The mythical snow lion, which shared many characteristics with the snow leopard but doesn’t kill any livestock, was overwhelmingly associated with positive symbolism and cultural values such as “fearlessness, pride, strength, etc.” The snow lion was referred to as king of animals and thought to bring prosperity and peace to the country where it resided.
These findings show that stories and folklore can hold great importance for understanding how cultures define their relationships to the natural world around them – and show that there are also potential consequences for conservation. It is important to note that various values were associated with each real animal and were neither consistent nor total. Such understanding can allow conservationists to integrate greater cultural sensitivity into conservation programs that better reflect and address the values of the people living in close proximity to wild animals. Saloni notes, “As such, folklore provides us with an opportunity to understand people’s psyche and the many nuances of their relationships with the environment. What this means is that individuals or communities are not monolithic but exhibit a range of complex, sometimes contradictory values and behaviors. Therein lies the opportunity for culturally sensitive conservation.”
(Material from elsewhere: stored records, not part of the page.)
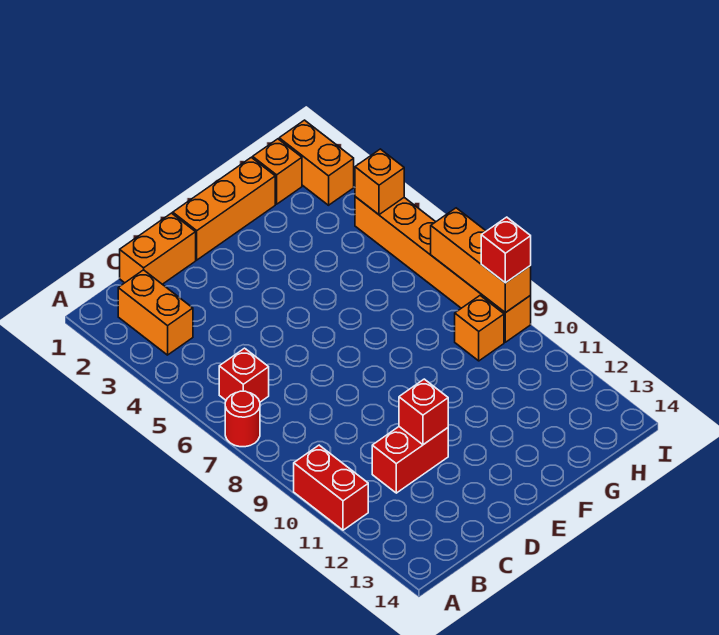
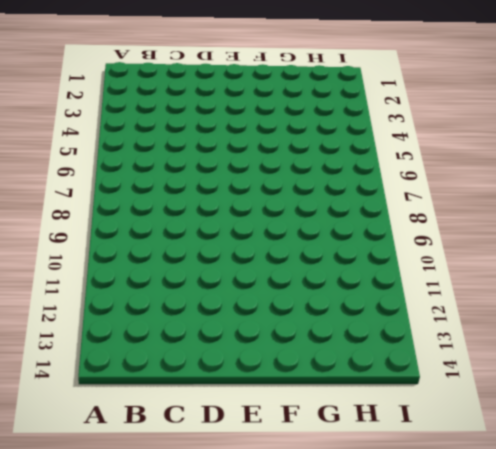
none -> red 1x1 round brick [225,391,260,447]
none -> red 1x2 brick [294,445,368,530]
none -> orange 1x2 brick [118,270,193,355]

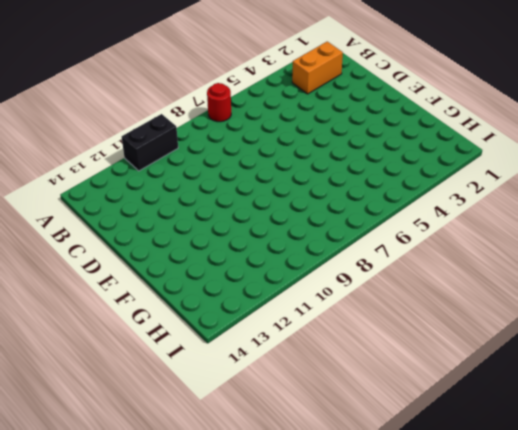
black 1x2 brick [122,114,178,171] -> red 1x2 brick [294,445,368,530]
none -> red 1x1 brick [219,348,269,402]
none -> orange 1x2 brick [120,213,196,284]
none -> red 1x2 brick [372,427,448,493]

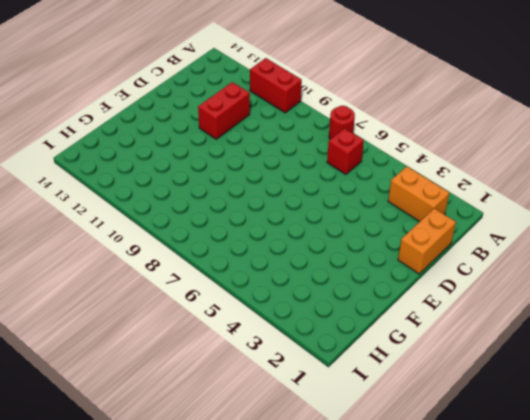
none -> orange 1x3 brick [173,157,275,260]
none -> orange 1x1 brick [253,139,302,204]
none -> orange 1x1 brick [455,296,504,361]

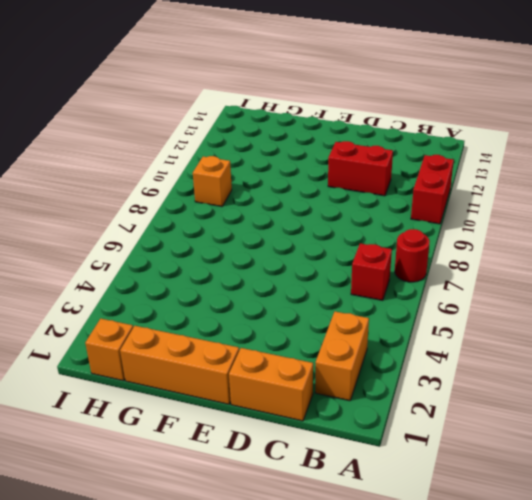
none -> orange 1x2 brick [279,120,354,205]
none -> orange 1x6 brick [355,197,531,342]
none -> red 1x1 brick [399,379,448,445]

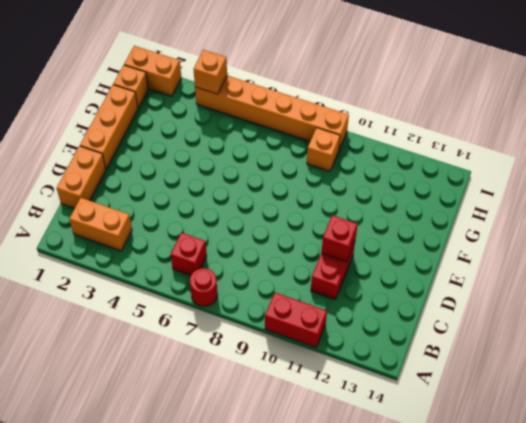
none -> orange 1x3 brick [431,208,531,313]
none -> red 1x1 brick [481,217,531,283]

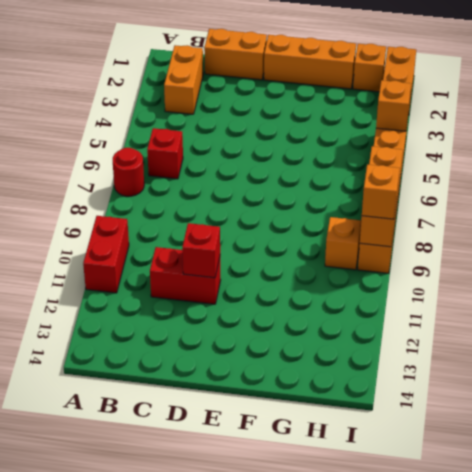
orange 1x1 brick [362,164,399,219] -> red 1x1 brick [481,217,531,283]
Snow Leopard Trust has sought to integrate such findings into our conservation efforts. We have often faced skepticism about protecting wild snow leopards when for many rural communities, they are a source of economic loss because of livestock predation. This challenge can be addressed to some extent through livestock insurance and predator-proofing of corrals for securing livestock. Even if snow leopards retain some negative associations within these communities, this relationship with wildlife is integral to their own and collective identities – and conservationists must reconcile these cultural values with their practices so that both communities and wildlife benefit.